Il signor Schnoering, che ha scritto la tesi di master presso Siemens, ha un suo modo personale per accrescere l’efficienza in azienda. Regolarmente si reca insieme ai dipendenti nel reparto produzione, annotandosi ciò che può essere migliorato. Ci sono già stati molti cambiamenti. Gli utensili, ad esempio, sono predisposti nella linea di montaggio V (stufe di essiccazione a vuoto), i singoli componenti hanno un numero preciso e possono essere riconosciuti rapidamente dei dipendenti di BINDER. Inoltre, altri componenti vengono disimballati già nel premontaggio e messi a disposizione per la produzione. “Nella linea di montaggio V abbiamo così un output maggiore del 20 per cento”, rileva il nostro interlocutore. Nel corso di quest’anno apporteremo modifiche anche alle linee di montaggio M e C.

 

Talvolta il signor Schnoering sperimenta in prima persona alcune procedure della produzione, per verificare direttamente le possibilità di incrementare l’efficienza. “È proprio questo che mi piace da BINDER, e cioè la possibilità di sviluppare determinati processi sul PC e, al contempo, di poterli sperimentare da vicino nella produzione”, queste le parole del manager originario della Borgogna.

 

Il signor Schnoering vuole proseguire su questo percorso, continuando a sviluppare nuovi metodi per la LEAN FACTORY capaci di accrescere l’efficienza.

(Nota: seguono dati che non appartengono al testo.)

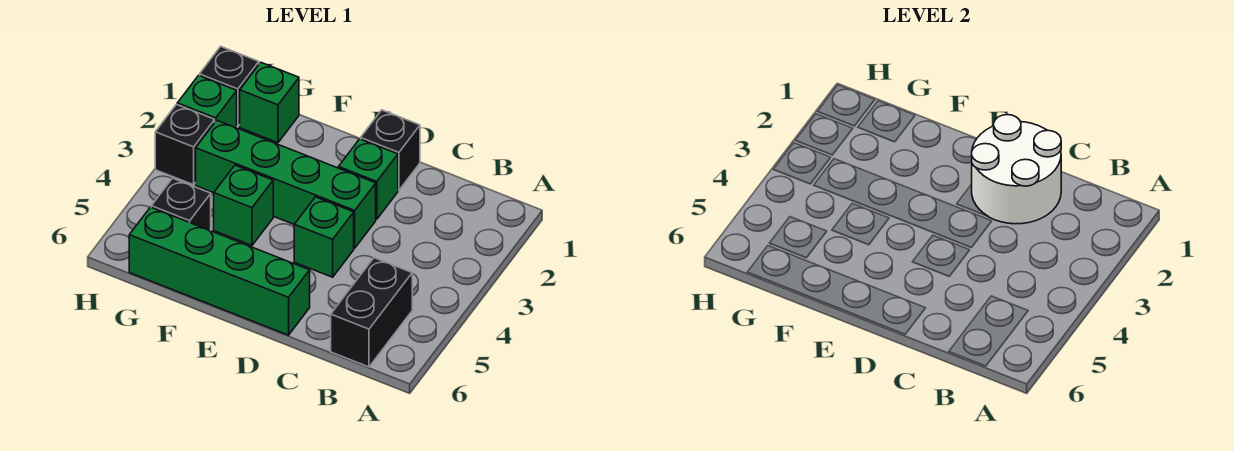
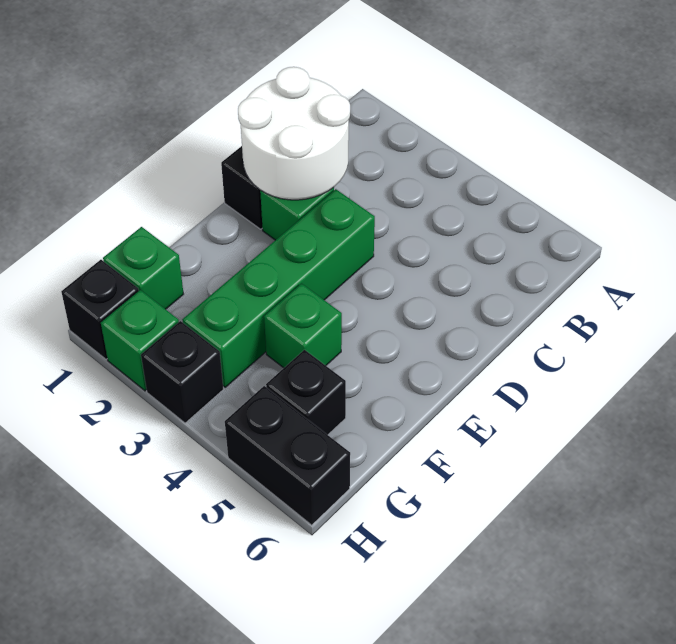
black brick B5:B6 level 1 -> black brick H5:H6 level 1
green brick D4 level 1 -> none
green brick D6:G6 level 1 -> none

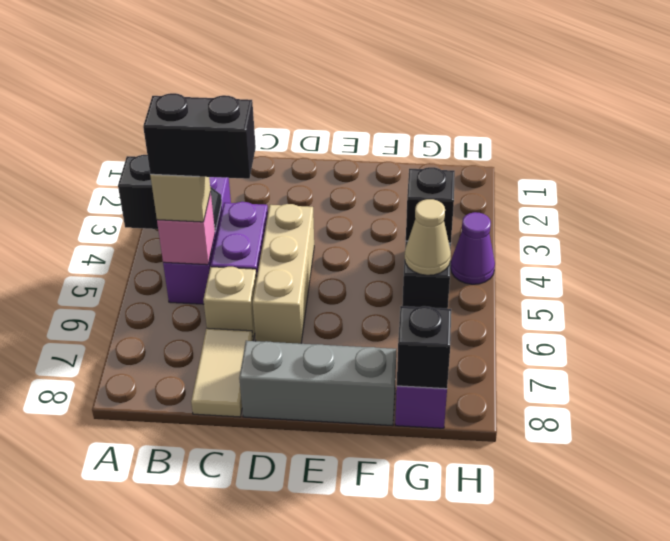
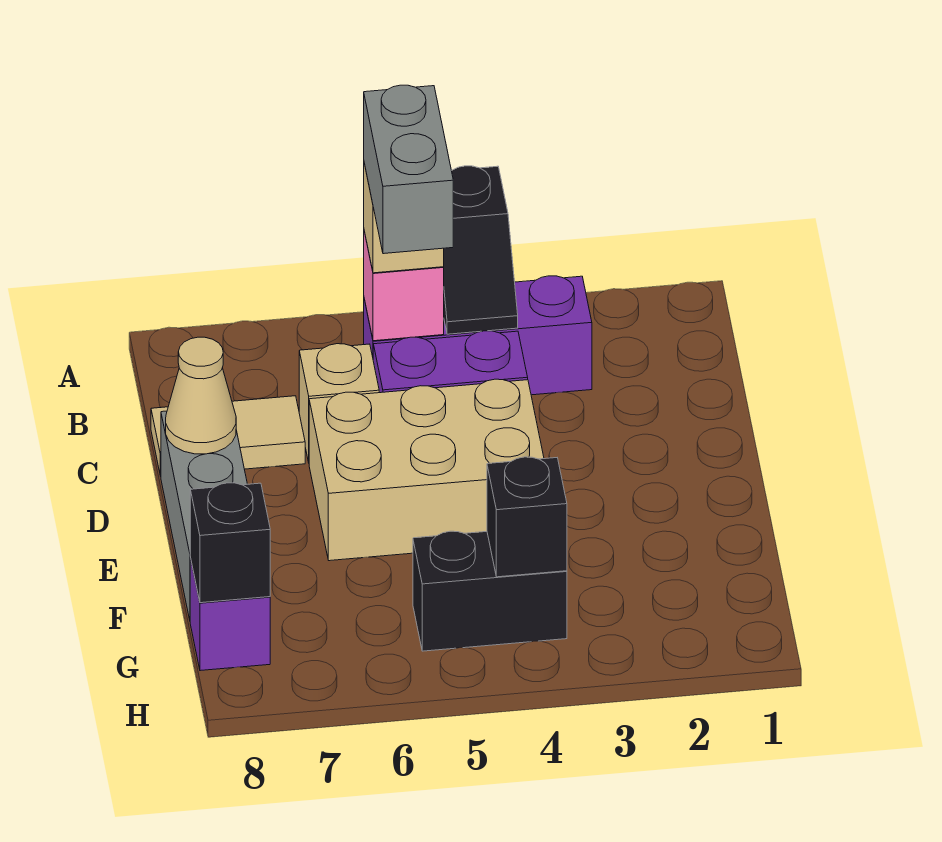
black brick B5:C5 level 4 -> grey brick B5:C5 level 4
tan brick D4:D6 level 1 -> tan brick D4:E6 level 1
tan cone G5 level 2 -> tan cone D8 level 2
purple cone H4 level 1 -> none

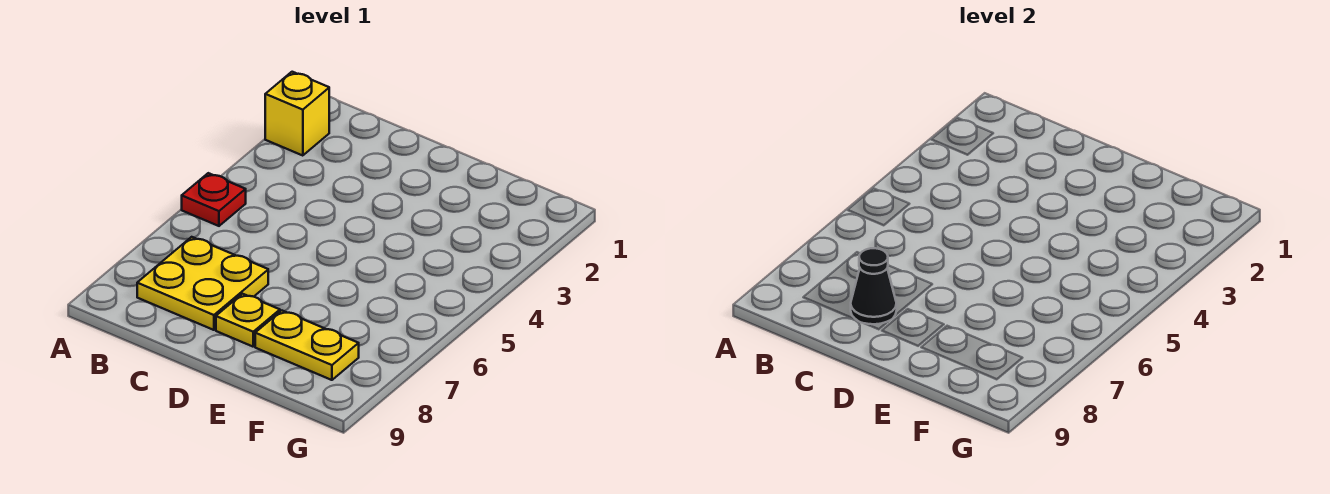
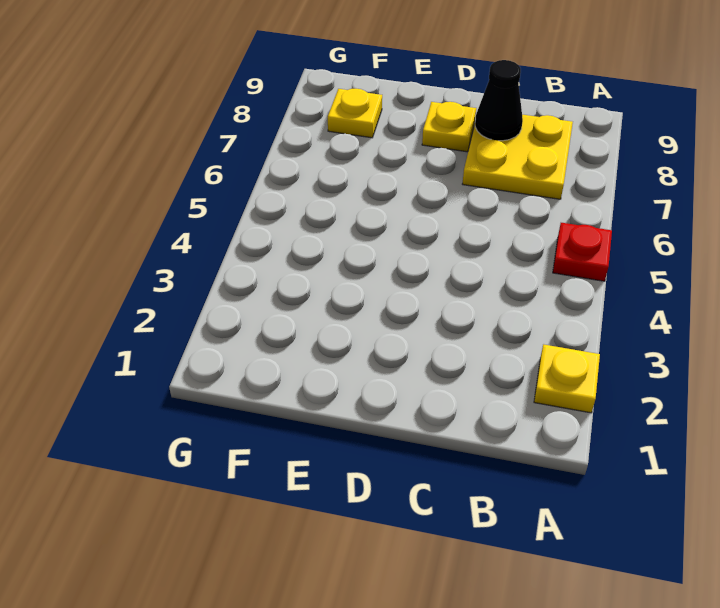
yellow brick A2 level 1 -> yellow plate A2 level 1
yellow plate E8:F8 level 1 -> yellow plate F8 level 1

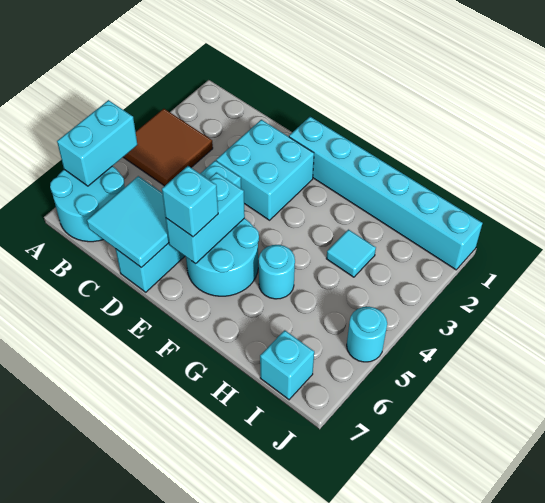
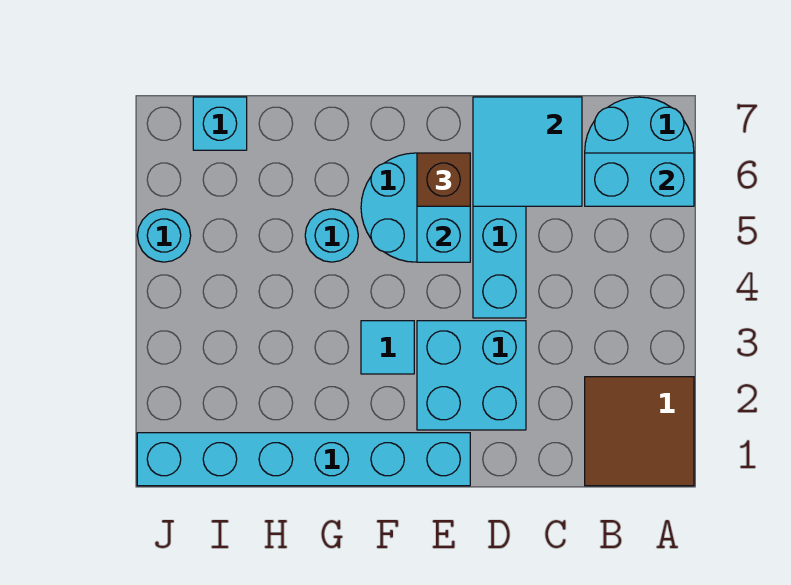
brown tile A3:B4 level 1 -> brown tile A1:B2 level 1
cyan brick A5:A6 level 2 -> cyan brick A6:B6 level 2
cyan brick E6 level 3 -> brown brick E6 level 3
cyan tile H3 level 1 -> cyan tile F3 level 1

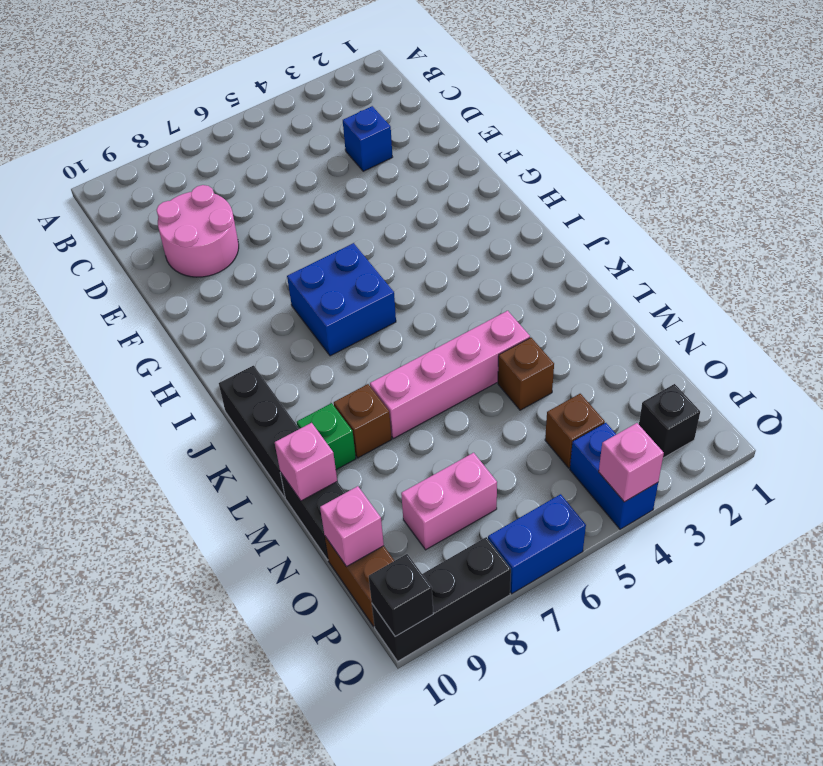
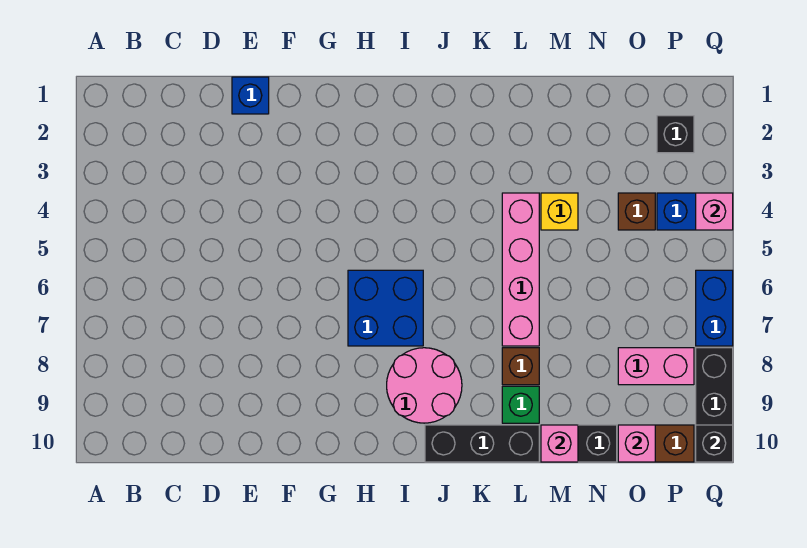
blue brick D3 level 1 -> blue brick E1 level 1
pink round brick D8:E9 level 1 -> pink round brick I8:J9 level 1
brown brick M4 level 1 -> yellow brick M4 level 1
pink brick O7:O8 level 1 -> pink brick O8:P8 level 1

In effetti, questa è la sua convinzione: “La digitalizzazione non sostituirà il lean management. Sarà, invece, importante coinvolgere il team del lean management già nella fase di sviluppo di un nuovo prodotto. È quello che facciamo già ma dovremmo approfondirlo ulteriormente”, conclude il signor Schnoering, che da buon francese si sarebbe immaginato anche alla guida di un’azienda vinicola.